As ubiquitous as bluegrass music is in modern-day New York City, sometimes it’s easy to forget about the greats who laid the groundwork for today’s lively scene. Last night at Jalopy, Brooklyn’s home for folk and roots music, Rick Snell (Mona’s Monday Night Bluegrass Session) paid tribute to the great Arthel Watson, otherwise known as Doc Watson, in a vibrant evening of diverse Doc Watson classics. Watson, who died in 2012, was known for his flat picking guitar style, but was also a phenomenal finger picker, as well as a banjo player and harmonica player. One of the pioneers of the bluegrass genre, he was born and spent most of his life in the Blue Ridge mountains of North Carolina and played with the likes of Bill Monroe, David Grisman, and many others.
The Jalopy tribute, hosted by Snell, featured several NYC bluegrass legends of our era, including Andy Statman and Kenny Kosek, in addition to the next generation of talent, the astonishing banjo prodigy Nora Brown. Statman held bluegrass to the standards of Bill Monroe with his lightning-fast instrumental breaks, while Kosek’s tasteful, soulful fiddle playing offered a compelling contrast. A highlight of the evening was a 4 banjo rendition of the old time classic Cuckoo Bird, which was reimagined by Watson. Other highlights included “Windy and Warm,” a mesmerizing instrumental duet performed by Snell and multi-instrumentalist Jared Engel (bass/ banjo), and Snell’s chilling solo performance of the ballad “Matty Groves. Trip Henderson’s harmonica solos added soul and flavor to the evening, in addition to being a clear audience favorite.

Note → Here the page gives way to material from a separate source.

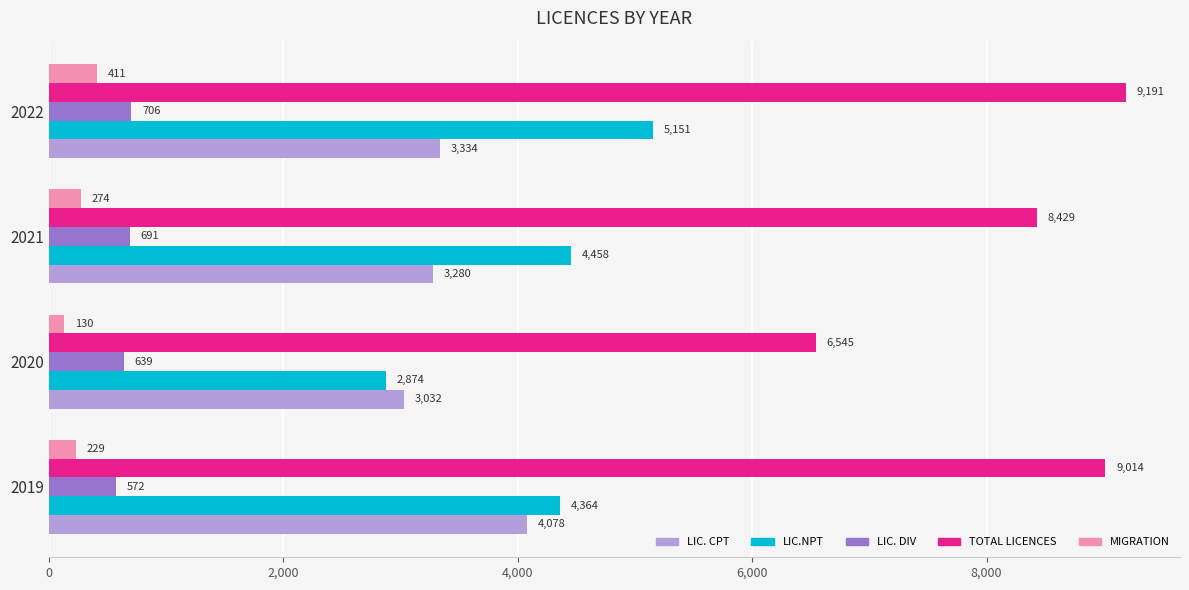

The LIC.NPT series shows 2324 at 2021. True or false?

False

In this age of individuality it’s worth acknowledging that very few musicians, or artists in general for that matter, operate in a vacuum —today’s groundbreaking musical ideas in the making are subject to the influence of the generations that came before. It’s important to pay tribute to our musical forefathers, and hopefully Snell’s Doc Watson Tribute is the first of many such evenings at Jalopy!